▸ **Activity**
Skip the pictures. Repeat everything else in the records word for word.

▸ **Given data**
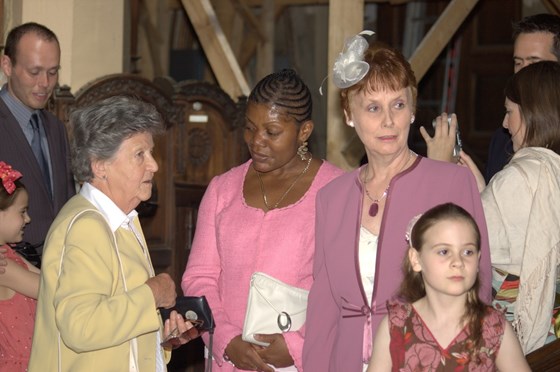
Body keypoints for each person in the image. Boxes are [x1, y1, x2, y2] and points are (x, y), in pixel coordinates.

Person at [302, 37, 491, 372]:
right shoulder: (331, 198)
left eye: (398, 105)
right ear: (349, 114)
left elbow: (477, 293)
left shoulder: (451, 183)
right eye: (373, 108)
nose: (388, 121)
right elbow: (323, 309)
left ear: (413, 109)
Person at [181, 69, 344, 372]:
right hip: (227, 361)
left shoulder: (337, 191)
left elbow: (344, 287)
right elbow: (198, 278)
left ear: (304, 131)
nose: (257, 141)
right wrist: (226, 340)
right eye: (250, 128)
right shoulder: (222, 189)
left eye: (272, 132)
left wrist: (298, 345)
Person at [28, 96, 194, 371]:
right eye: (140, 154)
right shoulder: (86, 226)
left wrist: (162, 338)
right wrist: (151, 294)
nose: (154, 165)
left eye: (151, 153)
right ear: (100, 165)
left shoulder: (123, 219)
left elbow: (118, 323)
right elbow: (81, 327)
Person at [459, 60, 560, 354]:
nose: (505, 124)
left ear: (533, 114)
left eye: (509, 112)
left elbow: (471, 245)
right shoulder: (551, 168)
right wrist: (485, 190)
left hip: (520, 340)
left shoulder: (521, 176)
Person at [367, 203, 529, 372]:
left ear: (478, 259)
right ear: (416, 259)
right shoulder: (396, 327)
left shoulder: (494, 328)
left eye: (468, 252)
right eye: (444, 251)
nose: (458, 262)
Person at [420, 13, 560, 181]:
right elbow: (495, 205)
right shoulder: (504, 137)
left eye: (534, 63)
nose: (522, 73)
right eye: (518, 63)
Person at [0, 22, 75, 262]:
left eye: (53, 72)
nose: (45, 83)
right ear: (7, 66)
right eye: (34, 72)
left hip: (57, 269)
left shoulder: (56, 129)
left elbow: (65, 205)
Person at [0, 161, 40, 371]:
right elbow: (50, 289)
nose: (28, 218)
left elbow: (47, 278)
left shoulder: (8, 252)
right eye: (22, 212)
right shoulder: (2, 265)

▸ **Response**
Body keypoints for each person in the image. Boxes are [x1, y1, x2, y2] and points are (x, y), in pixel coordinates.

Person at [302, 37, 491, 372]:
right shoulder: (331, 198)
left eye: (398, 105)
right ear: (349, 114)
left elbow: (477, 293)
left shoulder: (451, 183)
right eye: (373, 108)
nose: (388, 121)
right elbow: (323, 309)
left ear: (413, 109)
Person at [181, 69, 344, 372]:
right hip: (227, 361)
left shoulder: (337, 191)
left elbow: (344, 287)
right elbow: (198, 278)
left ear: (304, 131)
nose: (257, 141)
right wrist: (226, 340)
right eye: (250, 128)
right shoulder: (222, 189)
left eye: (272, 132)
left wrist: (298, 345)
Person at [28, 96, 194, 371]:
right eye: (140, 154)
right shoulder: (86, 226)
left wrist: (162, 338)
right wrist: (151, 294)
nose: (154, 165)
left eye: (151, 153)
right ear: (100, 165)
left shoulder: (123, 219)
left elbow: (118, 323)
right elbow: (81, 327)
Person at [459, 60, 560, 354]:
nose: (505, 124)
left ear: (533, 114)
left eye: (509, 112)
left elbow: (471, 245)
right shoulder: (551, 168)
right wrist: (485, 190)
left hip: (520, 340)
left shoulder: (521, 176)
Person at [367, 203, 529, 372]:
left ear: (478, 259)
right ear: (416, 259)
right shoulder: (396, 327)
left shoulder: (494, 328)
left eye: (468, 252)
right eye: (444, 251)
nose: (458, 262)
Person at [420, 13, 560, 181]:
right elbow: (495, 205)
right shoulder: (504, 137)
left eye: (534, 63)
nose: (522, 73)
right eye: (518, 63)
Person at [0, 22, 75, 262]:
left eye: (53, 72)
nose: (45, 83)
right ear: (7, 66)
right eye: (34, 72)
left hip: (57, 269)
left shoulder: (56, 129)
left elbow: (65, 205)
Person at [0, 161, 40, 371]:
right elbow: (50, 289)
nose: (28, 218)
left elbow: (47, 278)
left shoulder: (8, 252)
right eye: (22, 212)
right shoulder: (2, 265)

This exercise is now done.